David en a eu confirmation par le président de Plaine Commune en personne, faisant partie de la première délégation d’habitants qui a rencontré Patrick Braouezec, le 16 juin, accompagnée de militants du DAL et du Réseau solidarité logement. Raison invoquée : la dangerosité des lieux. La situation de cette copropriété de 52 logements est « alarmante », justifie Plaine Commune dans un communiqué, identifiant « des risques d’incendie, d’électrocution et d’effondrement ». Estimant encore que « la vie des 111 occupants (93 adultes et 18 enfants) avec ou sans titre d’occupation est en danger », la préfecture a bien été sollicitée, suivant les recommandations d’un expert judiciaire, pour l’évacuation de ce bâtiment, acquis progressivement par Plaine Commune qui souhaite sa démolition.

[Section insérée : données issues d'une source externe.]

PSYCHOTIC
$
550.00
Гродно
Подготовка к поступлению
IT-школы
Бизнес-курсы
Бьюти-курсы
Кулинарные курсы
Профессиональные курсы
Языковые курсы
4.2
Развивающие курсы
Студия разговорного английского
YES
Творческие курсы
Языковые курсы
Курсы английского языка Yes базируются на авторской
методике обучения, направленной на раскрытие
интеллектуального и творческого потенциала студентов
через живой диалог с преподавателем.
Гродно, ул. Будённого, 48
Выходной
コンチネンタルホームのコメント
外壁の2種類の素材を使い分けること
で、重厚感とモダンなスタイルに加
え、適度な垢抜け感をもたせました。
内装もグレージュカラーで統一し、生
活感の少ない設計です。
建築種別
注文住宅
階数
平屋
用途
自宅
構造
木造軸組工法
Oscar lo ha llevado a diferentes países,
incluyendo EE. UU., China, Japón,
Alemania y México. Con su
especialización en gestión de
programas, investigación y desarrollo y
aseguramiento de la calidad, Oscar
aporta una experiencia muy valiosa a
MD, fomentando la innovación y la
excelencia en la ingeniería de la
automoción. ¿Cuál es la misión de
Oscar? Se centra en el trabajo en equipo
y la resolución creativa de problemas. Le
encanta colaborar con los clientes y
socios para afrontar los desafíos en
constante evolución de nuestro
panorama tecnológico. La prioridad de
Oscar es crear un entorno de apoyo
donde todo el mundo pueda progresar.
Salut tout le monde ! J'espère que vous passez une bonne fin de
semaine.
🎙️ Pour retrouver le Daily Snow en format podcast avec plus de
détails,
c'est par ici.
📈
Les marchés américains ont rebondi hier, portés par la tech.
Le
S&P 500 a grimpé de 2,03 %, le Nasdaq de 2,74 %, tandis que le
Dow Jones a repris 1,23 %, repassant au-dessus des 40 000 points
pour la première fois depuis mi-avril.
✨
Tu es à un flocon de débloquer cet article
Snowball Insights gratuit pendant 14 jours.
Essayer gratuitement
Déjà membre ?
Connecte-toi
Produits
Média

Si un travail d’accompagnement social a été engagé, la plupart des occupants, sans bail et sans papiers, redoute de se retrouver à la rue. C’est le cas de Diamante, une maman d’origine congolaise qui squatte un appartement avec ses deux bébés de 20 et 3 mois. Une solution qu’elle avait trouvée par défaut alors que le 115 l’avait laissée plusieurs nuits d’affilés sans hébergement. Certains expliquent encore avoir dû verser des loyers exorbitants, à raison de 550 euros pour un studio de 20 m2. « Quand on est sans-papiers, on n’a pas d’autres choix que d’accepter. » « Refusant d’être sortis des lieux sans solution », les habitants et leurs soutiens partiront en manifestation ce mercredi 28 juin à 16h30 pour se rendre depuis la mairie au siège de Plaine Commune où ils doivent être de nouveau reçus à 18h.


Réactions

Ce qui est certain, c'est que, comme toujours à Saint-Denis, les "sans-" vont passer devant tous les autres pour obtenir un appartement y compris devant des personnes qui attendent depuis des années en y ayant droit. Mais Saint-Denis n'est-il pas le paradis des sans droits ?
@horta - affirmation gratuite et sans fondement et vous le savez très bien.